Not surprisingly, this confused process has yielded different perspectives and decisions. Some are haunted by the specter of disease stalking through an unwary congregation. They urge great care in assembling and sometimes even the suspension of the assembly altogether. Others fear that the coronavirus has led us to forget our duty to the Lord, and they are suspicious of any deviation from last year’s normal.
When we are afraid, it becomes easy for us to condemn others, and this too has happened. Christians who refuse to wear masks are foolish and unloving. Brethren who choose to worship from home lack faith and maybe were looking for an excuse anyway. Church leaders who curtail or suspend services have fallen for left-wing propaganda. And so on.
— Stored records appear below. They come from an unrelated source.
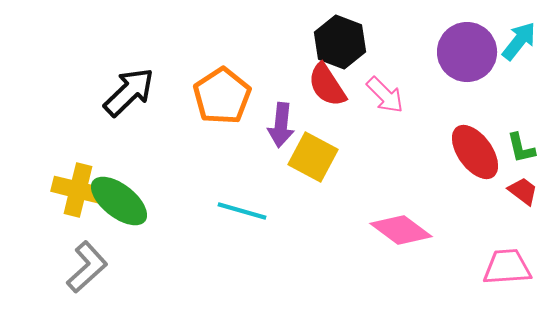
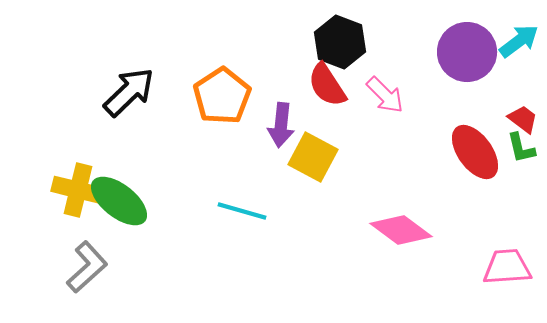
cyan arrow: rotated 15 degrees clockwise
red trapezoid: moved 72 px up
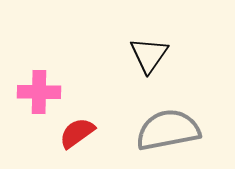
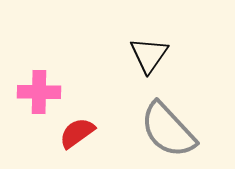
gray semicircle: rotated 122 degrees counterclockwise
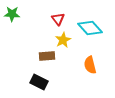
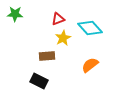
green star: moved 3 px right
red triangle: rotated 48 degrees clockwise
yellow star: moved 2 px up
orange semicircle: rotated 66 degrees clockwise
black rectangle: moved 1 px up
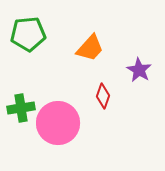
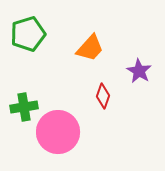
green pentagon: rotated 12 degrees counterclockwise
purple star: moved 1 px down
green cross: moved 3 px right, 1 px up
pink circle: moved 9 px down
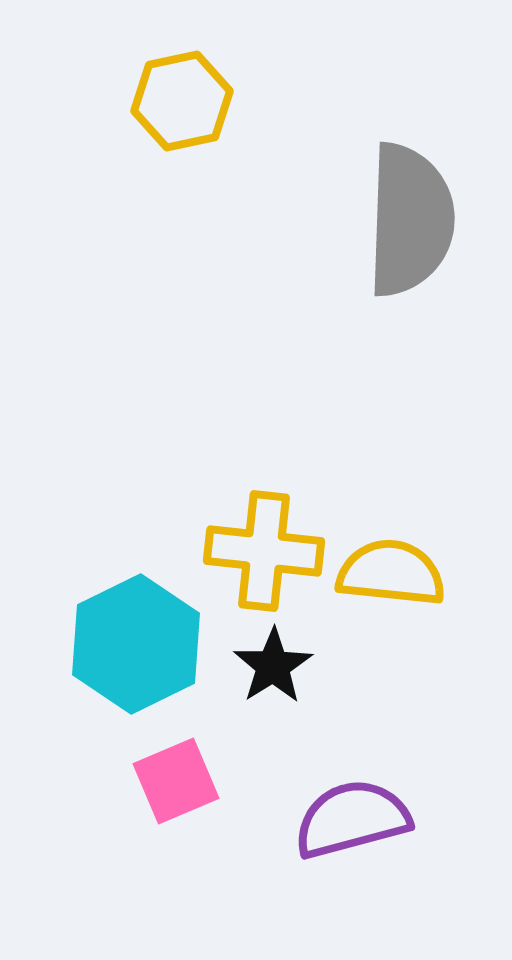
In the year 2020, this is not who the Lord’s church needs to be. We need to be the church of John 17:23 instead, the church that is so completely one that in a time as troubled as ours, others can look to us and see in our unity the evidence of Jesus’ divine origin and God’s continuing love. Our judgments may feel so right and true to us, but creating discord in the church over human reasoning can never be anything but sin.
Let us instead heed our Lord’s call to unity, not only in 2020, but in 2021, 2022, and all the years succeeding. He shed His blood to make us one. May we always take care with our actions, our words, and even our thoughts, so that we give full honor both to His prayer and to His sacrifice!